D. Na formação dos agentes políticos e dos novos protagonistas:
1. O PS não pode só debater e fazer papéis. Tem de construir quadros políticos e líderes. A academia precisa de se dar às coisas da gestão pública; os quadros partidários de banda larga carecem de aprendizado no saber dirigir com autoridade e no saber determinar, com qualidade, as governação e administração;
2. O PS deve ter cinco governos prontos. Não pode deixar de ser assim para que o próximo primeiro ministro tenha ampla escolha. Por isso, mais do que saber de matemática, de física ou de química, o que importa é saber relacionar todas elas, uma visão transversal que elimine o minifúndio governativo e valorize a rapidez e a certeza na implementação das políticas;
3. Os NEG devem assumir, ainda, o debate sobre que tipo de estrutura de governo deve ter o país, que regras de transparência deve observar, que imposições éticas devem exigir-se a cada protagonista e, a partir destes, para os departamentos do Estado.

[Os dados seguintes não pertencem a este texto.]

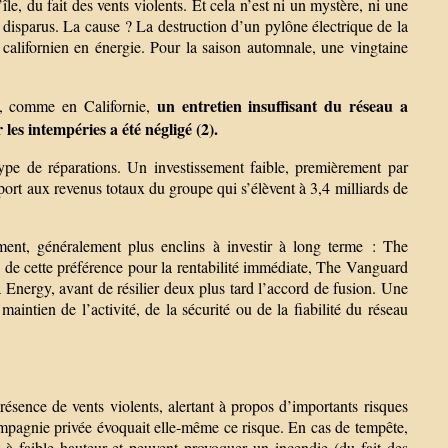
île, du fait des vents violents. Et cela n’est ni un mystère, ni une
1 disparus. La cause ? La destruction d’un pylône électrique de la
alifornien en énergie. Pour la saison automnale, une vingtaine
un entretien insuffisant du réseau a
Et, comme en Californie,
es intempéries a été négligé (2).
type de réparations. Un investissement faible, premièrement par
pport aux revenus totaux du groupe qui s’élèvent à 3,4 milliards de
ment, généralement plus enclins à investir à long terme : The
e cette préférence pour la rentabilité immédiate, The Vanguard
 Energy, avant de résilier deux plus tard l’accord de fusion. Une
maintien de l’activité, de la sécurité ou de la fiabilité du réseau
résence de vents violents, alertant à propos d’importants risques
mpagnie privée évoquait elle-même ce risque. En cas de tempête,
t à faible hauteur et peuvent provoquer un incendie (du fait des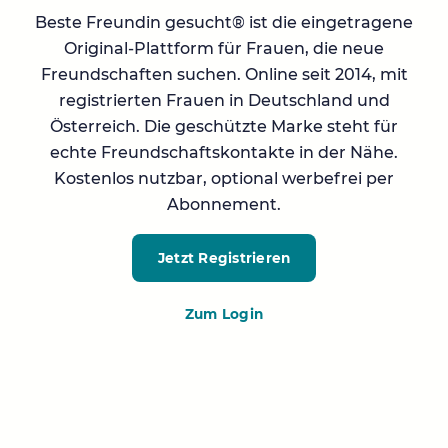
Beste Freundin gesucht® ist die eingetragene
Original-Plattform für Frauen, die neue
Freundschaften suchen. Online seit 2014, mit
registrierten Frauen in Deutschland und
Österreich. Die geschützte Marke steht für
echte Freundschaftskontakte in der Nähe.
Kostenlos nutzbar, optional werbefrei per
Abonnement.
Jetzt Registrieren
Zum Login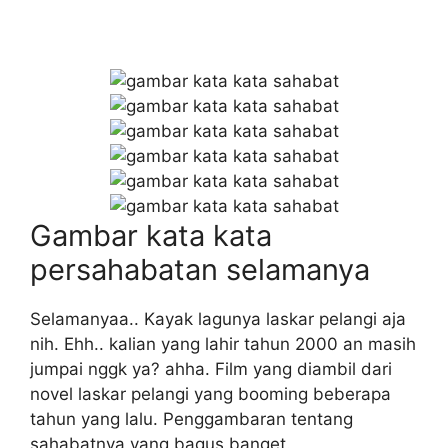
Gambar kata kata
persahabatan selamanya
Selamanyaa.. Kayak lagunya laskar pelangi aja
nih. Ehh.. kalian yang lahir tahun 2000 an masih
jumpai nggk ya? ahha. Film yang diambil dari
novel laskar pelangi yang booming beberapa
tahun yang lalu. Penggambaran tentang
sahabatnya yang bagus banget.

E. Na forma de sair da bolha:
1. O PS é velho na mensagem, na imagem, nas redes, na forma como veste, na atitude. E há cada vez mais pessoas a não gostarem de “gente feia”. Os NEG não podem ser a apatia e a nostalgia típicas da esquerda inconsequente, sim espaços de atração de cada uma das faixas de votantes e dos seus interesses;
2. Os NEG não podem ser de gente que, numa sala escura, bate palmas a três ou quatro powerpoints sem aplicação, apresentados por frades de sandálias, e que não passam no teste do algodão. Os NEG devem ser rua, café, escola, empresa; serão inquéritos, sondagens, viagens, prémios de imaginação;
3. Em suma os NEG não podem ser os nossos que sendo maus são os nossos, mas ajudar esses nossos a serem melhores com os melhores que até podem não ser os nossos amigos ou nossos “puxa-sacos”, fazendo para eles uma intensa agenda de conteúdos que vá para além do pragmatismo impensado e do “atrevidismo” típico do socialista desenrascado.
PS: Em 1994 e 1995 acompanhei Guterres em alguns encontros com personalidades da vida portuguesa. O que mais me impressionou foi o facto do António não falar quase nada de política interna com essas pessoas. Falou da sua vida, de Portugal, da Europa, de ciência, de cultura, de música … e ouviu muito. O que ele queria era ter uma relação intimista, criar vínculos e aprender. Esse método é tão válido hoje quanto o era há três décadas atrás.